AIM OF THE EXERCISE:
In the entries below, begin at the line with "-354,31 +354,20 @@" and stop after the line with "195px; top: 212px;"; output those lines exactly and omit the pictures.

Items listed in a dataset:
Start of Block

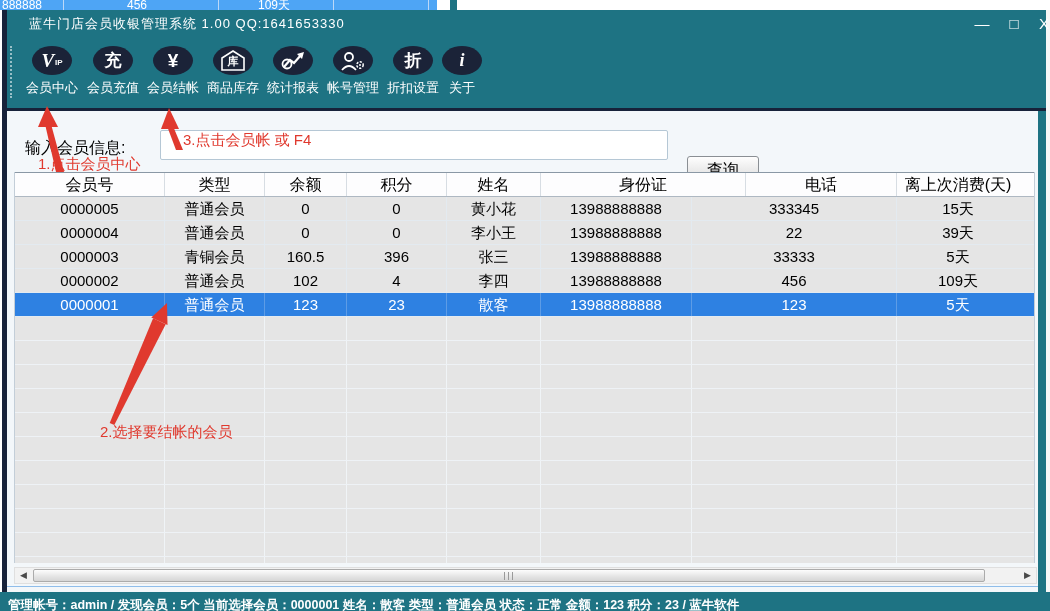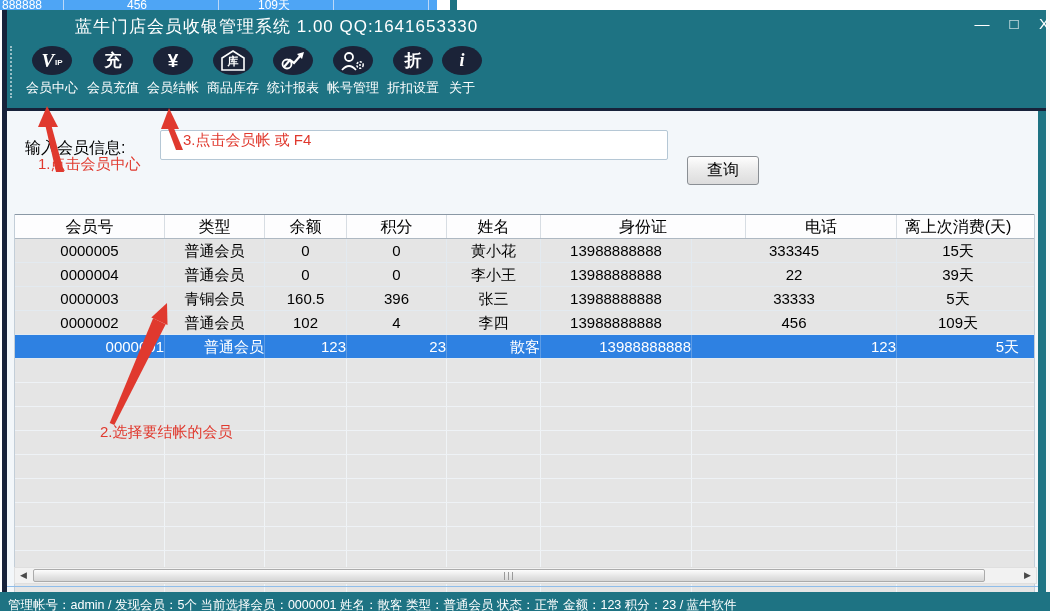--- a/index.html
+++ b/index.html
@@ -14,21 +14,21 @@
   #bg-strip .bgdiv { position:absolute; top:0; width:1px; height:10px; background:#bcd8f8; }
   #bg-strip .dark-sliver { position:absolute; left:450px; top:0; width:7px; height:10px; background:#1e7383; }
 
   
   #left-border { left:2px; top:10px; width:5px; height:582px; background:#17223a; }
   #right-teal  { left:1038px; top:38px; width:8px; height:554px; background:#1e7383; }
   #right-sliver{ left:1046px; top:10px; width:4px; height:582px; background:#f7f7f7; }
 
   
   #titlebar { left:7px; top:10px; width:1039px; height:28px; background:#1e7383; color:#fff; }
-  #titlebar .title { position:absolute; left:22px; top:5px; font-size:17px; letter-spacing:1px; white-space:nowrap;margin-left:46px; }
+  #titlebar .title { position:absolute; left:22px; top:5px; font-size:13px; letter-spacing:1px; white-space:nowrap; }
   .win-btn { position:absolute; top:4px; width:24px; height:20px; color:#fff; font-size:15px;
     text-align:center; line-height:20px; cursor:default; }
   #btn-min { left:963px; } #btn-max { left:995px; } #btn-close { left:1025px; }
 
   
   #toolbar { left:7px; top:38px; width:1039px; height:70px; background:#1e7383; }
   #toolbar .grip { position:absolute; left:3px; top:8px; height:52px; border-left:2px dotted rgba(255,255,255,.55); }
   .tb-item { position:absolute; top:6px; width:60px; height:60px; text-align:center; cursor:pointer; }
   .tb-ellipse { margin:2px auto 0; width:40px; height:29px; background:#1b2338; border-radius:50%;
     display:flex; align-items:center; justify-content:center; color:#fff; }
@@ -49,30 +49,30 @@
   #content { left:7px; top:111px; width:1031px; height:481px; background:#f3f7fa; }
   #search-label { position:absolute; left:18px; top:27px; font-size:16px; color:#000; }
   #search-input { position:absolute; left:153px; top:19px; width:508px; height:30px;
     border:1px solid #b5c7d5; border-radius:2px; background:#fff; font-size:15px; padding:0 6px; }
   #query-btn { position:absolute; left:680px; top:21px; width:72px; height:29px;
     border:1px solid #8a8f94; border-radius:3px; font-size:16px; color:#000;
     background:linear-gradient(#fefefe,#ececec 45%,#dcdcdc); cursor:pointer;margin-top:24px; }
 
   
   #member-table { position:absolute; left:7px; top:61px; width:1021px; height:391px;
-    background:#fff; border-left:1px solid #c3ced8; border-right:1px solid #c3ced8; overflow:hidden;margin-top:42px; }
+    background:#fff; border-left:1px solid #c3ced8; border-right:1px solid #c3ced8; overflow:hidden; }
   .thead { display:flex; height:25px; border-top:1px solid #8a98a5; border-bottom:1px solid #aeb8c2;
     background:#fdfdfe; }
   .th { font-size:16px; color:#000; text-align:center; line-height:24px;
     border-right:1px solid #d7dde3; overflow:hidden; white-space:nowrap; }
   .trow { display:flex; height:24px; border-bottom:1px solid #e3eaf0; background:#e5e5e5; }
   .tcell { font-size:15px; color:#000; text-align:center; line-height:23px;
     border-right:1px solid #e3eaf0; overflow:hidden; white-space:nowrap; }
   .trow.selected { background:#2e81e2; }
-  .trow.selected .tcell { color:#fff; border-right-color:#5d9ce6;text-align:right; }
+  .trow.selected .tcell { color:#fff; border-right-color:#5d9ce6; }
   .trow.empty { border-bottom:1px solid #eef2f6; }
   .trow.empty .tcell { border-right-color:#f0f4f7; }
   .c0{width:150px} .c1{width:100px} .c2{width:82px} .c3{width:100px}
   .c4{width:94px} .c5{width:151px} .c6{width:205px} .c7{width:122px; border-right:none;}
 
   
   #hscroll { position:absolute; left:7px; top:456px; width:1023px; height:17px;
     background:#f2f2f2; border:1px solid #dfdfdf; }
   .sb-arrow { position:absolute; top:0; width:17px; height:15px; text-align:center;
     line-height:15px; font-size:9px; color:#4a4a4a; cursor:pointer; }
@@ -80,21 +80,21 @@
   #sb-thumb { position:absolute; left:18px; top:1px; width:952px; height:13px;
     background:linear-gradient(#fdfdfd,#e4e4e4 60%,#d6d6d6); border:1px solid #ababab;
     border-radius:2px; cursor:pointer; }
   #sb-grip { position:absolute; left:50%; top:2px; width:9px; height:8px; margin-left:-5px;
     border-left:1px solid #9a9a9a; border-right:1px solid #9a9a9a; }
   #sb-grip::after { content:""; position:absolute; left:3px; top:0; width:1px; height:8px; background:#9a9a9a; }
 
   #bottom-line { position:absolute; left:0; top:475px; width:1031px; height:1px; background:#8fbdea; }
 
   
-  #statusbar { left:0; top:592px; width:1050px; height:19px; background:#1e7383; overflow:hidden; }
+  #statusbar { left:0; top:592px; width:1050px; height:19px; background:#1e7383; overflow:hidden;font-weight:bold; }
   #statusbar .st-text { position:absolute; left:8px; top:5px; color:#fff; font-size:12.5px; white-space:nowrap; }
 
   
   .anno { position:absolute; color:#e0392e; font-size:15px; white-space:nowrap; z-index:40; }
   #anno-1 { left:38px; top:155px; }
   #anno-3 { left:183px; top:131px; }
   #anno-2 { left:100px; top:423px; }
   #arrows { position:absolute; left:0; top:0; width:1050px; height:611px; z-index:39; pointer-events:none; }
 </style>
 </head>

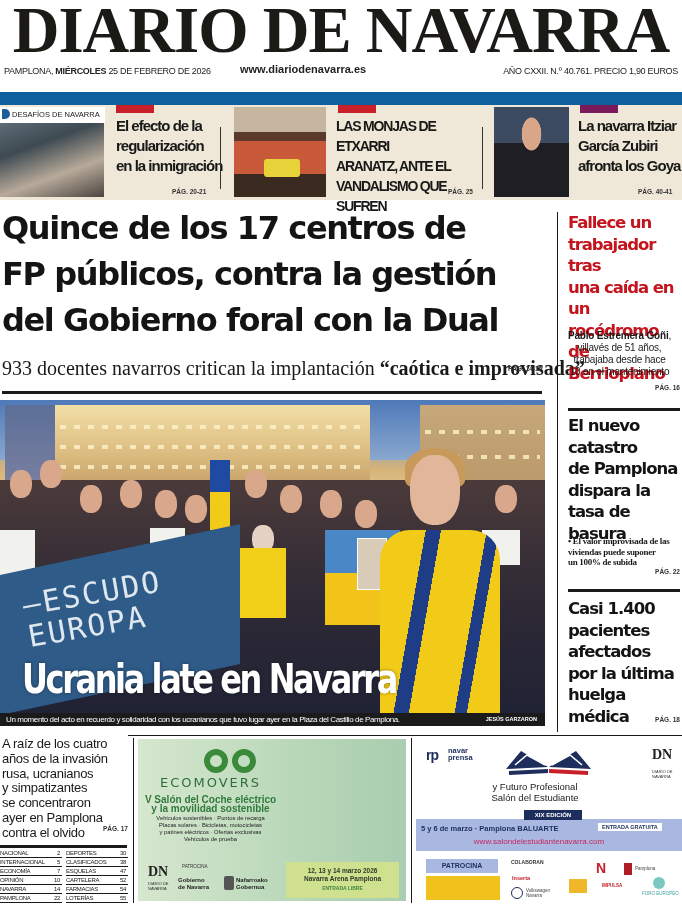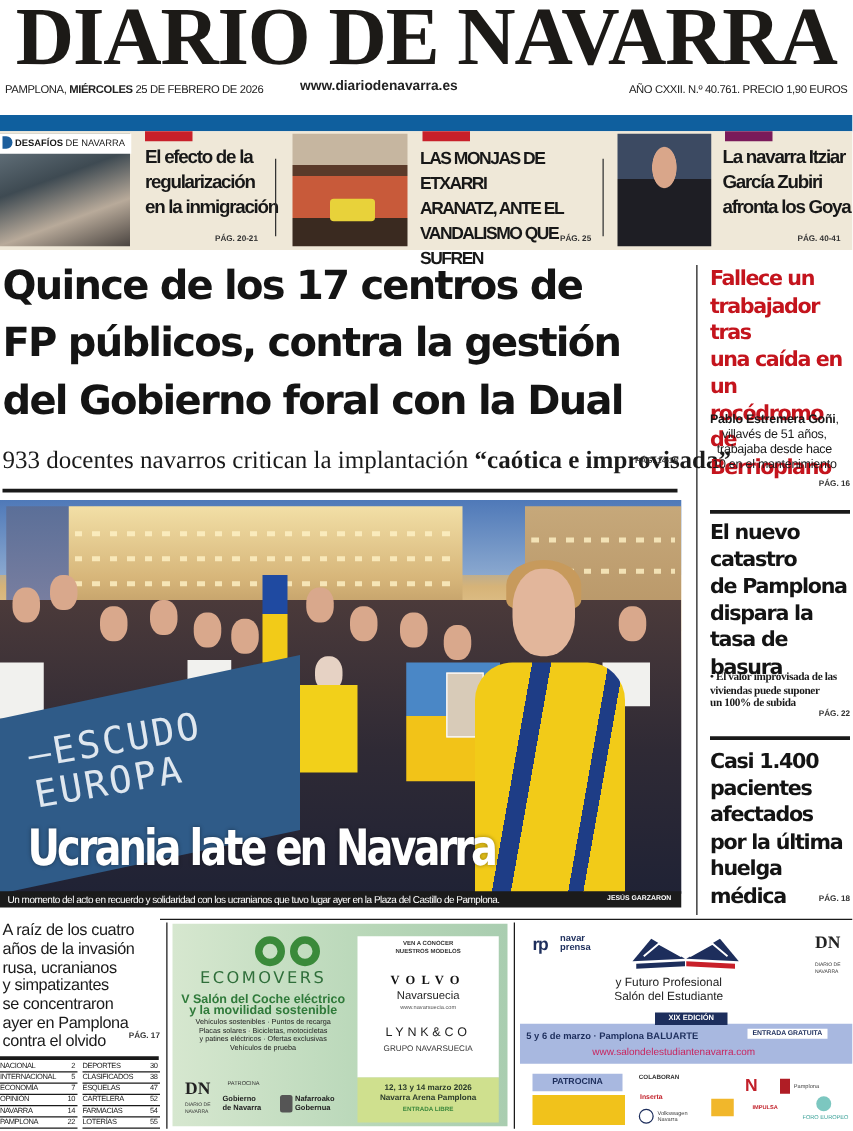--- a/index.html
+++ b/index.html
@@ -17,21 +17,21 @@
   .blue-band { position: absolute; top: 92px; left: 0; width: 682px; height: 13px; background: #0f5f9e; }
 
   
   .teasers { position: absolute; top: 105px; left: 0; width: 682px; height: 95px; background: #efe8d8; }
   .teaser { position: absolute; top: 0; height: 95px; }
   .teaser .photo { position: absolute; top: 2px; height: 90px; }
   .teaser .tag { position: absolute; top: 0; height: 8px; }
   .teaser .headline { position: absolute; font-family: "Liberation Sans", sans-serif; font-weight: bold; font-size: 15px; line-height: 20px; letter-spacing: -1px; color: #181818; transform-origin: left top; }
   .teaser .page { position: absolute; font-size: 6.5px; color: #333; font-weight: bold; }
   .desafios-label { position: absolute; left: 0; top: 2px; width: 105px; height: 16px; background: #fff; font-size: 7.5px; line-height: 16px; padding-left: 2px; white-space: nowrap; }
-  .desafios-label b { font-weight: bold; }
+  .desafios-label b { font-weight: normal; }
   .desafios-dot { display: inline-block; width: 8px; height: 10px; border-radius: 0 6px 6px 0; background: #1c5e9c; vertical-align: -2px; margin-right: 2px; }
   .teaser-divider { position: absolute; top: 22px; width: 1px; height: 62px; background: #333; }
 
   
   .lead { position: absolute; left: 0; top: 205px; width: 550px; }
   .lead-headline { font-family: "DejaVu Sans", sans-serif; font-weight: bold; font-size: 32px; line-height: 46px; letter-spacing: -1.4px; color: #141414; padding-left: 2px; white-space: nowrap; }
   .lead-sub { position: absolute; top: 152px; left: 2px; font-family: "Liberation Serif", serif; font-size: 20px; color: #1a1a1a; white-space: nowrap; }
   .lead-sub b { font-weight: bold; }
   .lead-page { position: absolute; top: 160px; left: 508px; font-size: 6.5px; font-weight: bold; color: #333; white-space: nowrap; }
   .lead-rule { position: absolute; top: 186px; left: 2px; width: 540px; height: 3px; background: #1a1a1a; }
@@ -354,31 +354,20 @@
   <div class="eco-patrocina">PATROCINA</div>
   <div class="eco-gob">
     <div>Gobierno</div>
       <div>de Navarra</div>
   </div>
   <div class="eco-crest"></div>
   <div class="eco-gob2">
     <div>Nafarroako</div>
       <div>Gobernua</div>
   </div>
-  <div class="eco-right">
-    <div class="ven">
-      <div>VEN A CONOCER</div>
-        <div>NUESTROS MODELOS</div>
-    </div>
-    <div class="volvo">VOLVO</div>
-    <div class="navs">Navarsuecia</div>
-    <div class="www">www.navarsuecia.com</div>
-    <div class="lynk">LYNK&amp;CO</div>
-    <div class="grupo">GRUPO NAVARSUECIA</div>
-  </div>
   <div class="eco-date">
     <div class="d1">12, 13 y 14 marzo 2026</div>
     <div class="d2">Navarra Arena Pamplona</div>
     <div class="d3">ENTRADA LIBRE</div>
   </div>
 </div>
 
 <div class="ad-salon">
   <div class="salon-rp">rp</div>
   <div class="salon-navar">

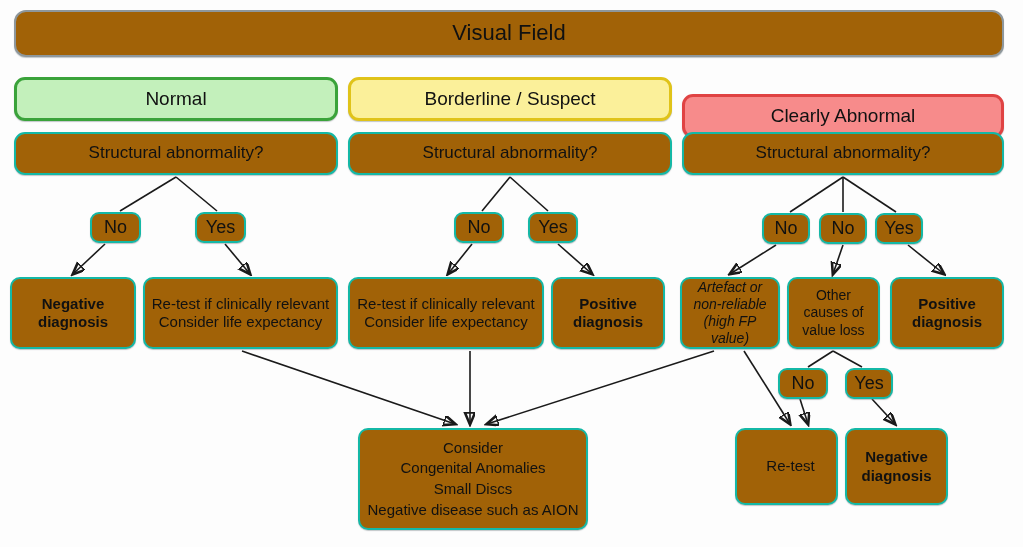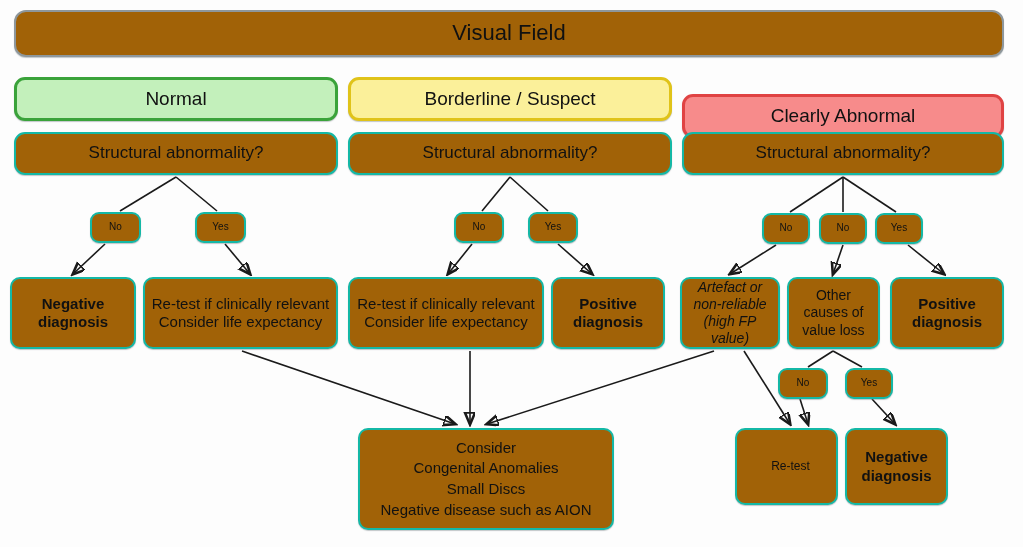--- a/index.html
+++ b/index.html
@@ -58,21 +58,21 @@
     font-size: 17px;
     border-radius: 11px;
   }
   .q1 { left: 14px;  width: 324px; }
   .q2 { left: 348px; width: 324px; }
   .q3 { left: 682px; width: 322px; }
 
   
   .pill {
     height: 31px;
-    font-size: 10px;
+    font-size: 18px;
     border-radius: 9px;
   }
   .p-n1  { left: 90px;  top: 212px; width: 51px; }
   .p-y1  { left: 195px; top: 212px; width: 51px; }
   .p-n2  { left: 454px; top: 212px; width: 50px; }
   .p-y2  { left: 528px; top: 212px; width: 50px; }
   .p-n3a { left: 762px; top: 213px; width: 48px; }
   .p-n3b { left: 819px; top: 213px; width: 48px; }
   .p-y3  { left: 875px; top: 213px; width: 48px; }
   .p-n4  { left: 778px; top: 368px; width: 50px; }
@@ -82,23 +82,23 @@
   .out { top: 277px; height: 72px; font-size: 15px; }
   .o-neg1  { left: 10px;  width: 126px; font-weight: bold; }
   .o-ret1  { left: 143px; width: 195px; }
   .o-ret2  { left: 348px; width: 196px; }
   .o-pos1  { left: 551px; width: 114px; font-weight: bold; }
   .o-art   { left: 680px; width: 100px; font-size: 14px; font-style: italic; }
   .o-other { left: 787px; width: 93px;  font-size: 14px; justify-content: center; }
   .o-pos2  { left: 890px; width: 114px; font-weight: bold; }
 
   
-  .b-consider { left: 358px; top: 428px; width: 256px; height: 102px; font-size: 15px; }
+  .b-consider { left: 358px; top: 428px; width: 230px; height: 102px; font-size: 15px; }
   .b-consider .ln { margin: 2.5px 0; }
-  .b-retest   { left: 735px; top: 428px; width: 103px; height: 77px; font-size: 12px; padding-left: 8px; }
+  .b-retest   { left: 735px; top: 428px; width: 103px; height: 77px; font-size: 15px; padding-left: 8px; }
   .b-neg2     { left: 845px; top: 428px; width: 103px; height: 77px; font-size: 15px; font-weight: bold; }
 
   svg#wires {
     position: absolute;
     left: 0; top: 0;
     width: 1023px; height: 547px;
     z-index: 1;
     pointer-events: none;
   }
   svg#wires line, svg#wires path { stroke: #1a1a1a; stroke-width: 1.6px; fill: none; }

End of Block

REPLY TO THE EXERCISE:
@@ -354,31 +354,20 @@
   <div class="eco-patrocina">PATROCINA</div>
   <div class="eco-gob">
     <div>Gobierno</div>
       <div>de Navarra</div>
   </div>
   <div class="eco-crest"></div>
   <div class="eco-gob2">
     <div>Nafarroako</div>
       <div>Gobernua</div>
   </div>
-  <div class="eco-right">
-    <div class="ven">
-      <div>VEN A CONOCER</div>
-        <div>NUESTROS MODELOS</div>
-    </div>
-    <div class="volvo">VOLVO</div>
-    <div class="navs">Navarsuecia</div>
-    <div class="www">www.navarsuecia.com</div>
-    <div class="lynk">LYNK&amp;CO</div>
-    <div class="grupo">GRUPO NAVARSUECIA</div>
-  </div>
   <div class="eco-date">
     <div class="d1">12, 13 y 14 marzo 2026</div>
     <div class="d2">Navarra Arena Pamplona</div>
     <div class="d3">ENTRADA LIBRE</div>
   </div>
 </div>
 
 <div class="ad-salon">
   <div class="salon-rp">rp</div>
   <div class="salon-navar">

--- a/index.html
+++ b/index.html
@@ -58,21 +58,21 @@
     font-size: 17px;
     border-radius: 11px;
   }
   .q1 { left: 14px;  width: 324px; }
   .q2 { left: 348px; width: 324px; }
   .q3 { left: 682px; width: 322px; }
 
   
   .pill {
     height: 31px;
-    font-size: 10px;
+    font-size: 18px;
     border-radius: 9px;
   }
   .p-n1  { left: 90px;  top: 212px; width: 51px; }
   .p-y1  { left: 195px; top: 212px; width: 51px; }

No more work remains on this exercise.